The contemporary turn toward a term like users only exacerbates this tension. If we think of users as individuals who instrumentalize a system for their own purposes, we have restored the uses and gratifications model of psychological individuation. Users are also positions within a system, a space much like that proposed by spectator theory, only now with added affordances. Identification with a system is now an interactive affair; alignment entails giving (e.g., feedback). And as the term user's connotations indicate, there is an addictive overattachment to technical protocols, with all of the drug user's ambivalence and contradictions. Media subjectivity's relation to technology begs an analysis of the processes of identification and individuation.

Interactivity, while often linked to freedom and participatory action, has been a resource for control mechanisms in governance and neoliberal capitalism. Andrew Barry's (1998) Foucauldian analysis locates interactivity's usefulness to governing conduct. Liberal governance now involves “intensive interaction with the public in carefully managed environments [which] is expected to maximize and intensify feedback between government and governed, and minimize possibilities for unexpected political controversies and future conflicts” (p. 178). Interactivity here has its roots in the earlier problematization of media subjects as masses. Governance involves an intervention into virtuals, a harnessing of capacities, while preventing useless or even dangerous kinds of emergence. Population management operates here not primarily by exclusion but by calculating and enhancing powers (within channels of conduction).
◇ ◇ ◇ ◇
TASKS TO CARRY OUT
**1.** Repeat word for word the part of the passage on users and interactivity starting at "The contemporary turn" and ending at "identification and individuation.".
**2.** Write the next part of the passage on users, interactivity and governance, picking up right after its last sentence.

RECORDED INFORMATION
◇ ◇ ◇ ◇
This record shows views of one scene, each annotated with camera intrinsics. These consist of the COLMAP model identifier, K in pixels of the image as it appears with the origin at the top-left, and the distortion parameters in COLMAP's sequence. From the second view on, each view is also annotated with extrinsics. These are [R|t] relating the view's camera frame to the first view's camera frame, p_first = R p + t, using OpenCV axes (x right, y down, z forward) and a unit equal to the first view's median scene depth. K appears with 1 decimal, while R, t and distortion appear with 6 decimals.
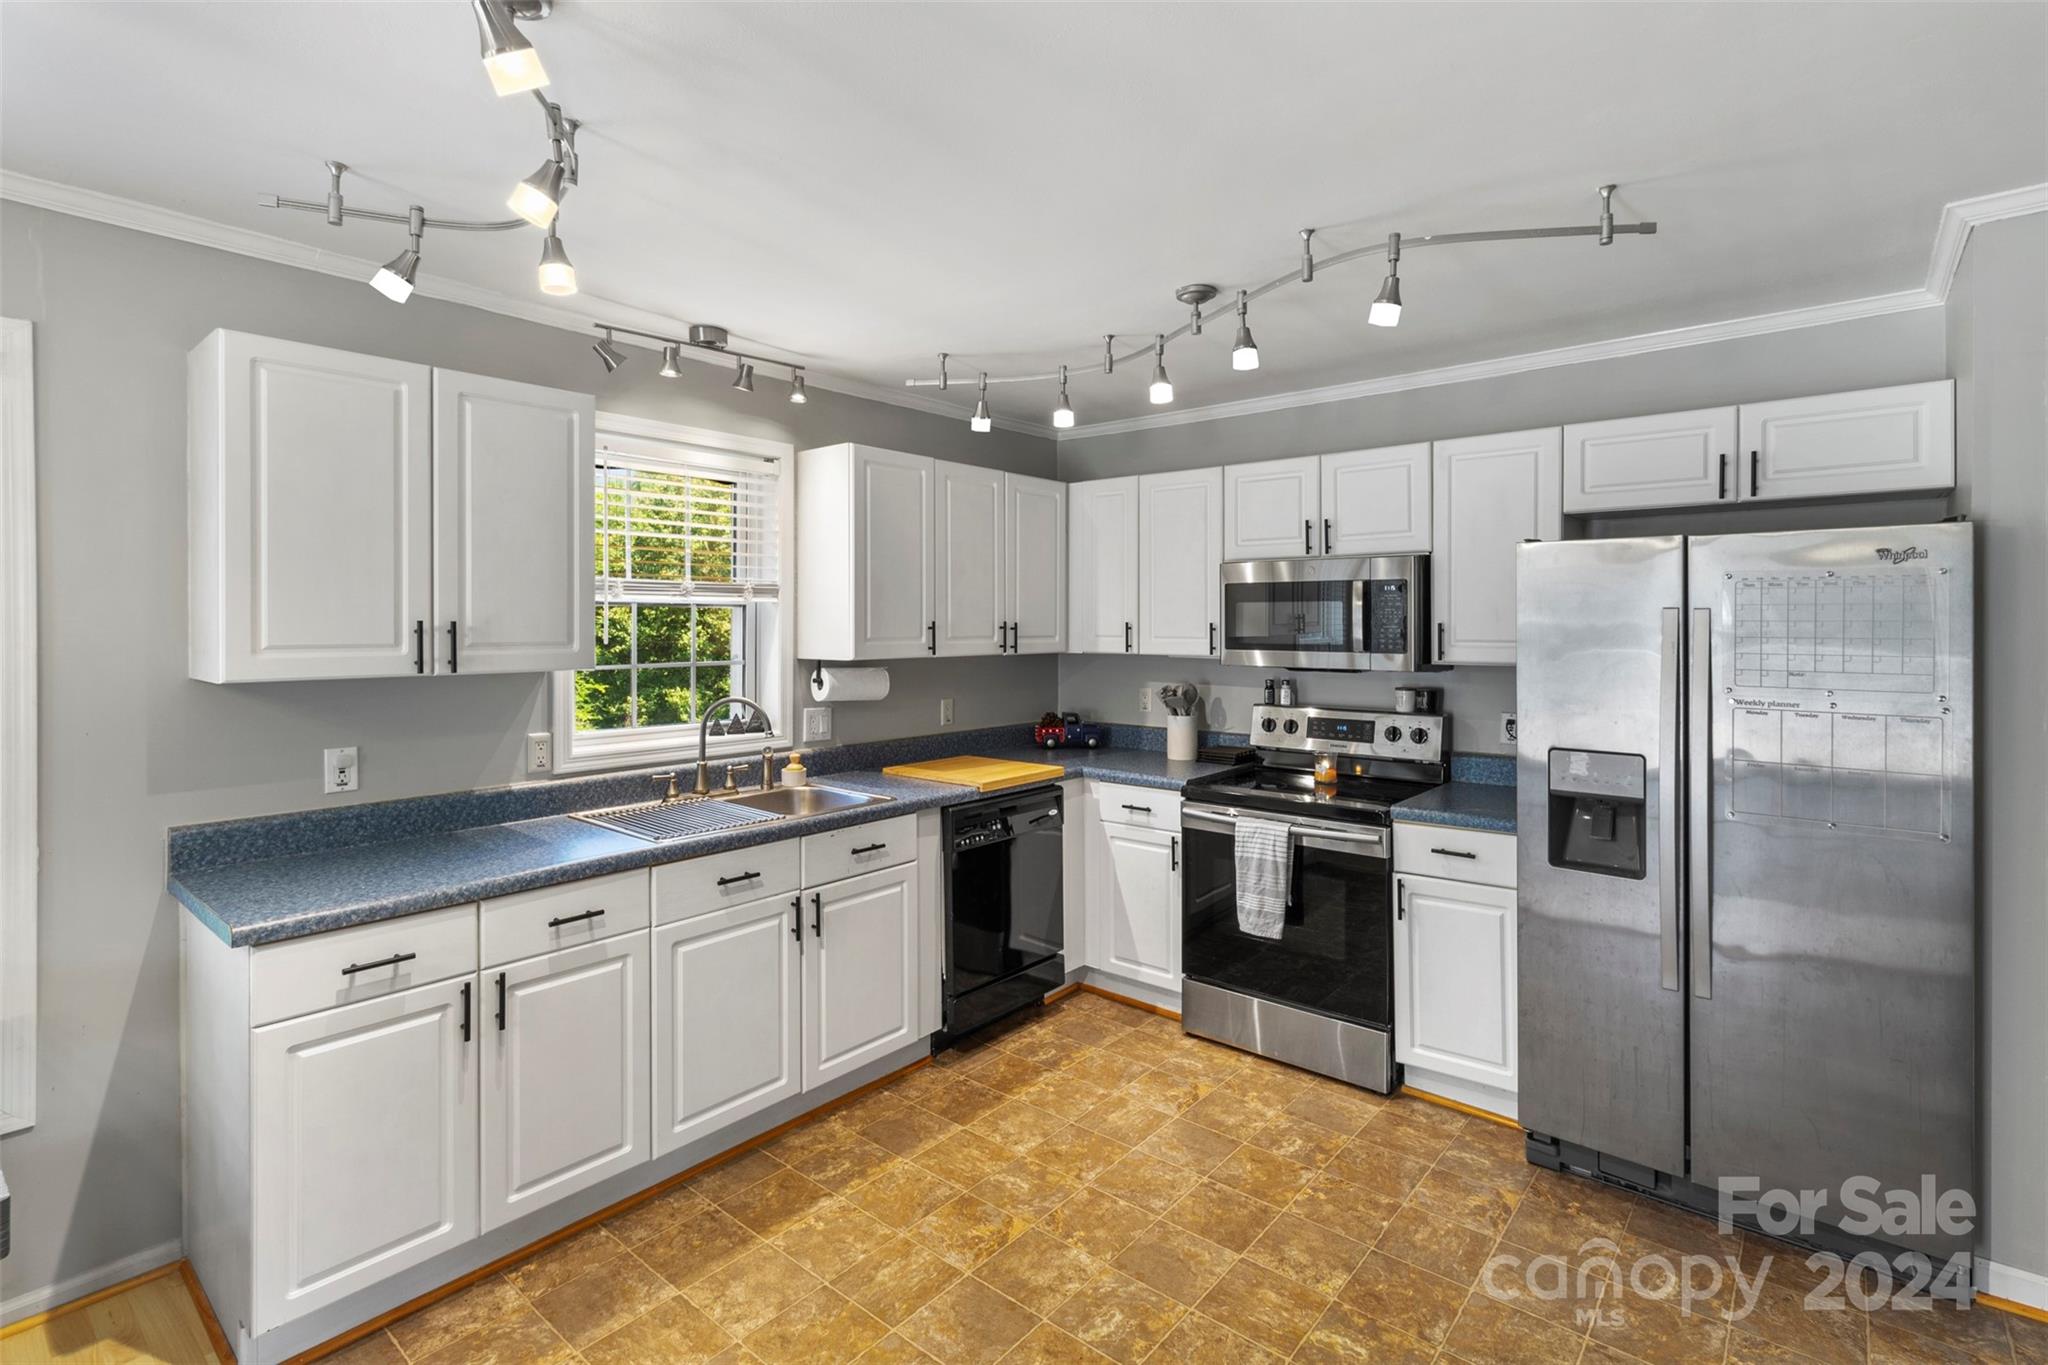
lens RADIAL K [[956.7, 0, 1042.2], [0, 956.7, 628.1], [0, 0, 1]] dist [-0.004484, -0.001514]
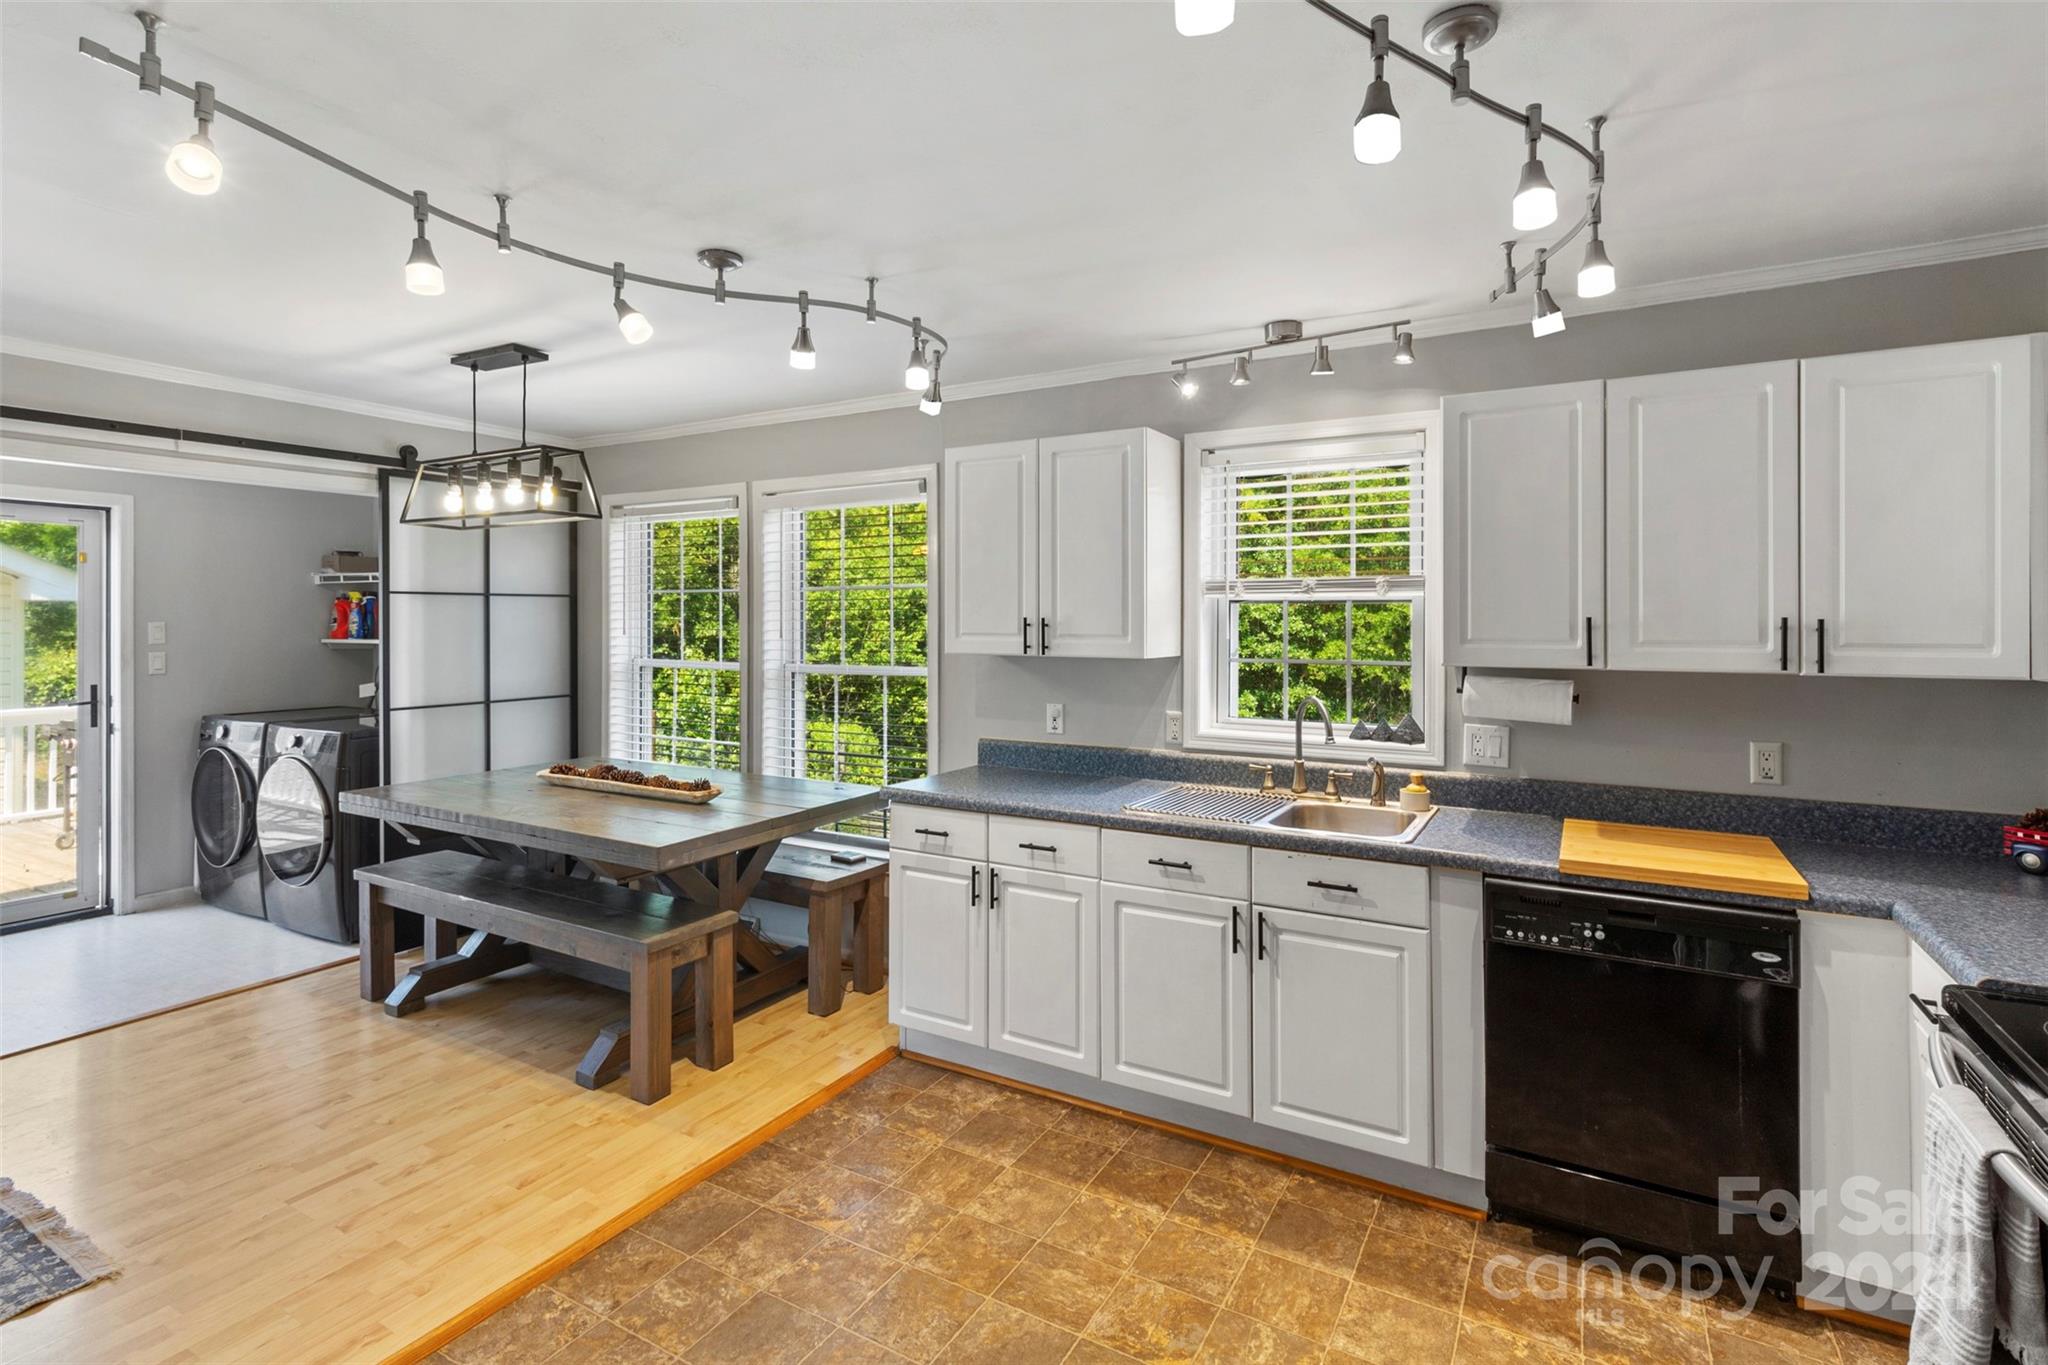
◇ ◇ ◇ ◇
ANSWERS TO THE TASKS
**1.**
The contemporary turn toward a term like users only exacerbates this tension. If we think of users as individuals who instrumentalize a system for their own purposes, we have restored the uses and gratifications model of psychological individuation. Users are also positions within a system, a space much like that proposed by spectator theory, only now with added affordances. Identification with a system is now an interactive affair; alignment entails giving (e.g., feedback). And as the term user's connotations indicate, there is an addictive overattachment to technical protocols, with all of the drug user's ambivalence and contradictions. Media subjectivity's relation to technology begs an analysis of the processes of identification and individuation.

**2.**
The labor of media subjects is also a type of interactivity. Dallas Smythe's (2001) contribution to understanding audiences as workers and creative activity now finds new salience. Autonomist media research has updated Smythe to understand the immaterial labor of online brand fans (Arvidsson, 2005), social media users (Andrejevic, 2010; Coté & Pybus, 2007; Hearn, 2010) and gamers (Dyer-Witheford & de Peuter, 2009). Much attention has been paid to attention as a scarce and highly demanded resource in an age of communicative capitalism and its cognitariat (Berardi, 2009; Dean, 2010). It is here we can complicate the research that flattens labor asymmetries into co-production. Who are the subjects of the “co” in co-production and co-creation? How do they resonate, how do they conflict? What are their identifications and individuations? Some analysts minimize the dissonance by giving consumers a new sovereignty (a digital media version of the way consumer culture studies de-fanged Fiske). But the “co” involves an intricate co-dependence, one imbued with dynamics of exploitation, conflicted identification, willful submission, and the vexed pleasures of media subjects as both users and used.

For recent thinkers of interactivity, Pierre Levy's term collective intelligence is rich and instructive. For Levy (1997), collective intelligence represents nothing less than a “new stage of hominization” (or the becoming-human of the species) (p. xxvi, emphasis added). More than producing a new type of subject, contemporary conditions make subjectivity itself a primary site of intervention: “because it conditions all other activities, the continuous production of subjectivity will most likely be the next major economic activity” (p. 4).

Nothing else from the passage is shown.